## Work request
Reproduce the entries shown below only from the line with "[597,297,709,311] reccomended ->" down to the line with "[127,472,198,491] thinking ->", keeping both end lines and copying each one exactly.

┌─ Data extracts

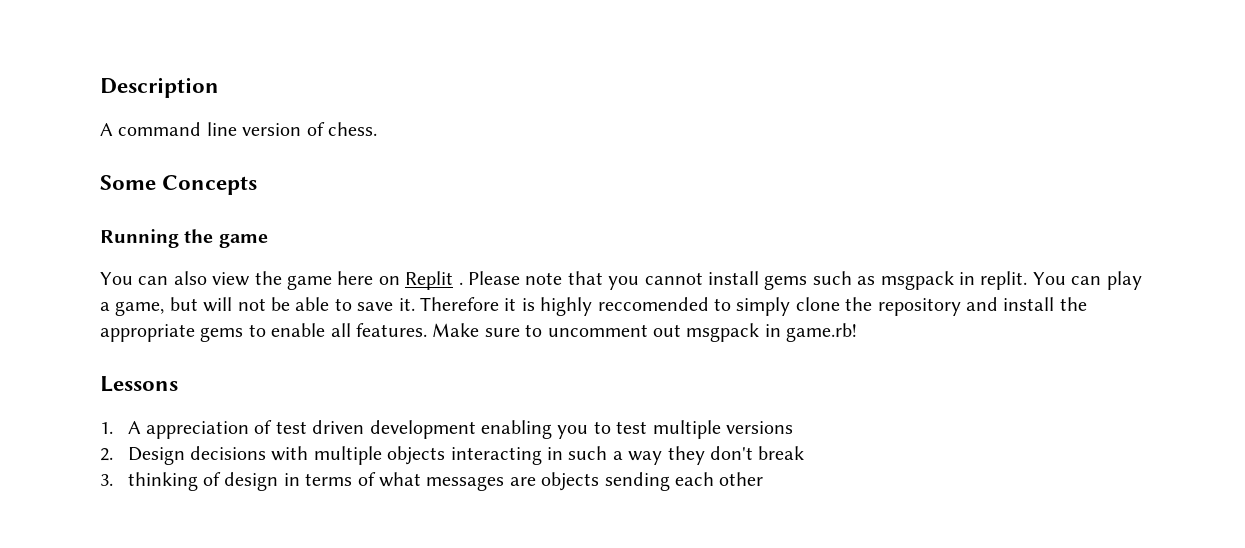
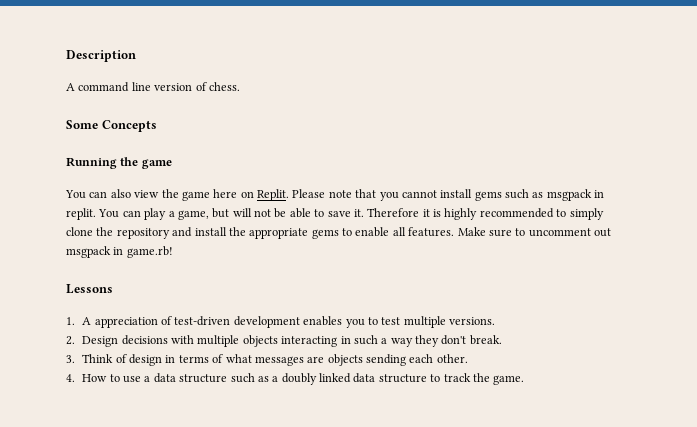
[405,271,463,290] Replit . -> [257,189,289,201] Replit.
[597,297,709,311] reccomended -> [479,208,554,218] recommended
[275,420,552,439] test driven development enabling -> [174,316,343,328] test-driven development enables
[725,421,793,434] versions -> [449,317,496,325] versions.
[758,446,805,460] break -> [469,335,502,345] break.
[127,472,198,491] thinking -> [82,354,114,363] Think
[719,472,764,486] other -> [436,354,468,363] [66,373,525,385] other. // 4. How to use a data structure such as a doubly linked data structure to track the game.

└─

## Solution for this task
[597,297,709,311] reccomended -> [479,208,554,218] recommended
[275,420,552,439] test driven development enabling -> [174,316,343,328] test-driven development enables
[725,421,793,434] versions -> [449,317,496,325] versions.
[758,446,805,460] break -> [469,335,502,345] break.
[127,472,198,491] thinking -> [82,354,114,363] Think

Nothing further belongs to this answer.